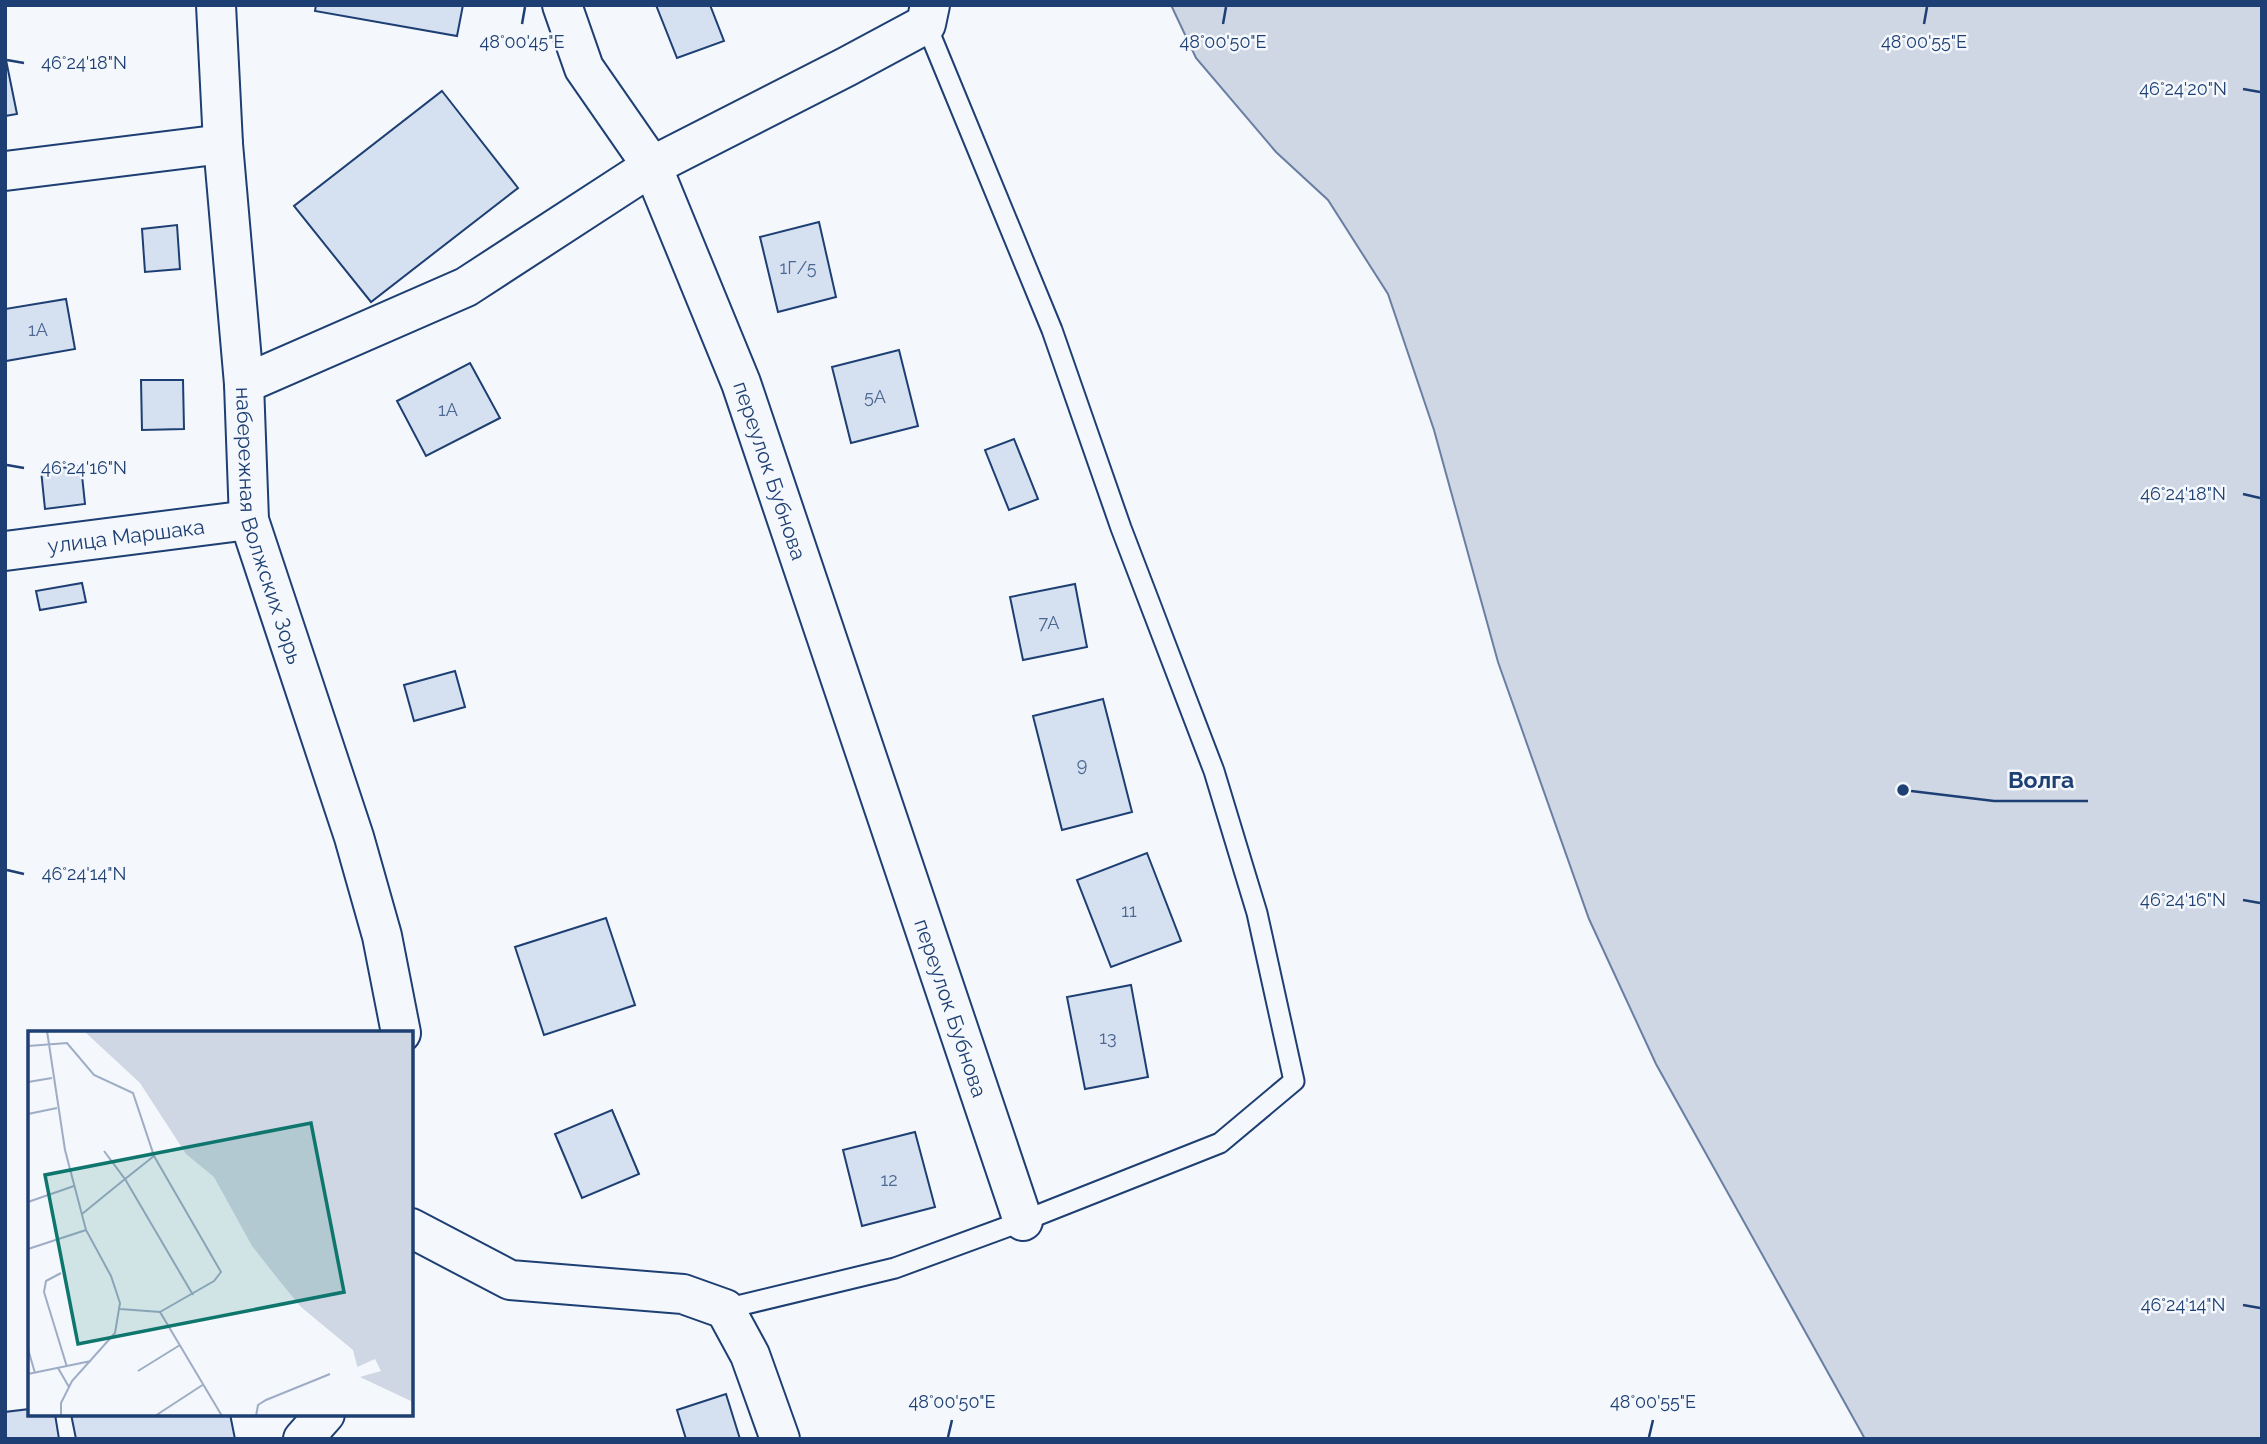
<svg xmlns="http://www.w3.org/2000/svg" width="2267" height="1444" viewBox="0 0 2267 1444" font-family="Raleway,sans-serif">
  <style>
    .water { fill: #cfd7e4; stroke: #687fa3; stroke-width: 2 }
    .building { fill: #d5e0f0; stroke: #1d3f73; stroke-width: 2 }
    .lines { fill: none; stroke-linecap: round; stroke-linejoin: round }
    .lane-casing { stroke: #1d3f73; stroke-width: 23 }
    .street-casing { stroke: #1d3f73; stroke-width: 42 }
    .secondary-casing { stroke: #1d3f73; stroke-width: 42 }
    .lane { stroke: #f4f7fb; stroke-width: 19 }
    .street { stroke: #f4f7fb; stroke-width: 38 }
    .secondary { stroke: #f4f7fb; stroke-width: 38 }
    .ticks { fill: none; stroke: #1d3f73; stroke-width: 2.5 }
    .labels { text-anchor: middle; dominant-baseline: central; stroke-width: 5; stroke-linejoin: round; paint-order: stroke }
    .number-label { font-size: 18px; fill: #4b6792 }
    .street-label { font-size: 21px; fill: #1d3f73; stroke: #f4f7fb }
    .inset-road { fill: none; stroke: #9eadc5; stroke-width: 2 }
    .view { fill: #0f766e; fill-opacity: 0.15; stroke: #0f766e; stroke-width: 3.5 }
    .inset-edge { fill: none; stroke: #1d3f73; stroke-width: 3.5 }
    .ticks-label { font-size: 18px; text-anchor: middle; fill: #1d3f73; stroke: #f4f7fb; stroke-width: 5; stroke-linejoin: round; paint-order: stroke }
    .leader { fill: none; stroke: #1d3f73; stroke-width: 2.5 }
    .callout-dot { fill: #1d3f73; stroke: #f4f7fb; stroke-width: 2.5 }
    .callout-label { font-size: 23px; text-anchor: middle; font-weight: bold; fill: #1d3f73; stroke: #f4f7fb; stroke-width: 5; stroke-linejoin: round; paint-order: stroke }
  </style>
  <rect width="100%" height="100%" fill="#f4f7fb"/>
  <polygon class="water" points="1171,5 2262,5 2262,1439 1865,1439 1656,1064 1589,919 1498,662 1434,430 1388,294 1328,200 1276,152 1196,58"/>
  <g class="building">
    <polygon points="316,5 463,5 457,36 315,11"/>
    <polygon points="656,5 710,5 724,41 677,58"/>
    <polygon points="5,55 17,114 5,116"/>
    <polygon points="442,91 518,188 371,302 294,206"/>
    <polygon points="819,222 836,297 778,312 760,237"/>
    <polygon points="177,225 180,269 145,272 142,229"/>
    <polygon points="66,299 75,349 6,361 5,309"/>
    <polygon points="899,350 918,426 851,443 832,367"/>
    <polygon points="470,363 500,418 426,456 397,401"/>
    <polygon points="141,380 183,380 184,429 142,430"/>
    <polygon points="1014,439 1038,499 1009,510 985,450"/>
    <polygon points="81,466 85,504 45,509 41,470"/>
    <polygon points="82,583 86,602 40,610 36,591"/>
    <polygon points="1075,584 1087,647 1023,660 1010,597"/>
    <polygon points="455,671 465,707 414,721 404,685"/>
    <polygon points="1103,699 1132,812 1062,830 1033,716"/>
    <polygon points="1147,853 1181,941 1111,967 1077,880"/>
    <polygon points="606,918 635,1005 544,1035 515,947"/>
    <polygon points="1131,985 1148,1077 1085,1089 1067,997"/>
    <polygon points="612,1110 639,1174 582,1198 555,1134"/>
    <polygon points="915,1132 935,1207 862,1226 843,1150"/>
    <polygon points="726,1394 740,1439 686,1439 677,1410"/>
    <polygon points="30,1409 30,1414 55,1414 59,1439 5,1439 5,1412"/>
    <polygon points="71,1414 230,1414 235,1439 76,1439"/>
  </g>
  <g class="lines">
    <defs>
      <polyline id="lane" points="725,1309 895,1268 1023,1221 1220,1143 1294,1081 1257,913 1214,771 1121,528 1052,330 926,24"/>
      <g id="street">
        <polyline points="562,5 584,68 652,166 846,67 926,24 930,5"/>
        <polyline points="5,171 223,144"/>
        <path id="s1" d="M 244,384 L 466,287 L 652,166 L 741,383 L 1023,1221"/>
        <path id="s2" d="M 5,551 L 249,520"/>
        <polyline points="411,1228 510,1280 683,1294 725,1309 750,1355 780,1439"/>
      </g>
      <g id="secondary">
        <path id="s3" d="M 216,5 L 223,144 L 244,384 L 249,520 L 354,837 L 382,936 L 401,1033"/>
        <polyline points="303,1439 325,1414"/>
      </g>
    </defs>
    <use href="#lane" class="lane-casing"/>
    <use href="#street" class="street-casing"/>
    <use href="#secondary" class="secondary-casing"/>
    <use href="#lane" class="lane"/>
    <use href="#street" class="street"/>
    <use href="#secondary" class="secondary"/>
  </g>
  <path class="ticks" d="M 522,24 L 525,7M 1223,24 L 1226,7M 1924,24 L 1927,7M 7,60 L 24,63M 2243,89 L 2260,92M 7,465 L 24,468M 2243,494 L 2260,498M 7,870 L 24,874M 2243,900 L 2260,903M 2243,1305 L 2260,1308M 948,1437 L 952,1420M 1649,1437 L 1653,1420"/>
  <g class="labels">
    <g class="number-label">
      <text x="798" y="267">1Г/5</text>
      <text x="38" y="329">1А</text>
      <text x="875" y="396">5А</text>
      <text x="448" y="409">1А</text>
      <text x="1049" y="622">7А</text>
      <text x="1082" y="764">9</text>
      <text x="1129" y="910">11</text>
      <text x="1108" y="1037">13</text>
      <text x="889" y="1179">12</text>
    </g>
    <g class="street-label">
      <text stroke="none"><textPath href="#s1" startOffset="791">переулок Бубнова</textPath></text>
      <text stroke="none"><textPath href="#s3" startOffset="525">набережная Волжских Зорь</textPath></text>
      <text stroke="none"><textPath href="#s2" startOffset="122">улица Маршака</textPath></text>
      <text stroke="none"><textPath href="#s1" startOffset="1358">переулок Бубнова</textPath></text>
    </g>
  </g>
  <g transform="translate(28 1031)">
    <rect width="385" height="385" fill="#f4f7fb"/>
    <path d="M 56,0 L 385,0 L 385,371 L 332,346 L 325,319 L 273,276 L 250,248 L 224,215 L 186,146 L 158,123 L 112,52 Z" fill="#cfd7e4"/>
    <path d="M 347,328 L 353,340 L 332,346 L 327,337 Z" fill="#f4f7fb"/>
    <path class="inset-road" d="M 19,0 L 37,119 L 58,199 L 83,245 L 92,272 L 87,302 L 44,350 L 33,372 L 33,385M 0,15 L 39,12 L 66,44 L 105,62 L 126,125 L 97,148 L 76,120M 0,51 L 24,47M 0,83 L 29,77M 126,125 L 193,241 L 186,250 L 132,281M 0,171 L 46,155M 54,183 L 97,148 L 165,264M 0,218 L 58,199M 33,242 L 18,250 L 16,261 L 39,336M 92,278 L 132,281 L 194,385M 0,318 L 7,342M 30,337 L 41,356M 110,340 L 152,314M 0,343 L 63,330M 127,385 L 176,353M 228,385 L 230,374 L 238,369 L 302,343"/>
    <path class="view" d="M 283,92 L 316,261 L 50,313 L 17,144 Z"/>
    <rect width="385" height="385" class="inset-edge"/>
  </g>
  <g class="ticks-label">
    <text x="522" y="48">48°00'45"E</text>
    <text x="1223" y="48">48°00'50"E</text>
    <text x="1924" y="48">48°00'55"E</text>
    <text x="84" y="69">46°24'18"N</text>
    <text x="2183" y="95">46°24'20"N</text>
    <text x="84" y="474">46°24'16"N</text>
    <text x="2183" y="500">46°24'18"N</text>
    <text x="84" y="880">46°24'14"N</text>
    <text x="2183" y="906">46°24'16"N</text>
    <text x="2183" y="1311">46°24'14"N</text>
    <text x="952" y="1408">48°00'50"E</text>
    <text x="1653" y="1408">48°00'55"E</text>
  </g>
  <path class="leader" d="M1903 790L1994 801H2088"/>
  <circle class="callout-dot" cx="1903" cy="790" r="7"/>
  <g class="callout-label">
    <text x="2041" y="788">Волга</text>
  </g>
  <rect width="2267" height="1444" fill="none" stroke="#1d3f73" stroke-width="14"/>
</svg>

_Assigned task:_ For each line of the entries that holds the word "lines", pull that line out.

_Answer below:_
    .lines { fill: none; stroke-linecap: round; stroke-linejoin: round }
  <g class="lines">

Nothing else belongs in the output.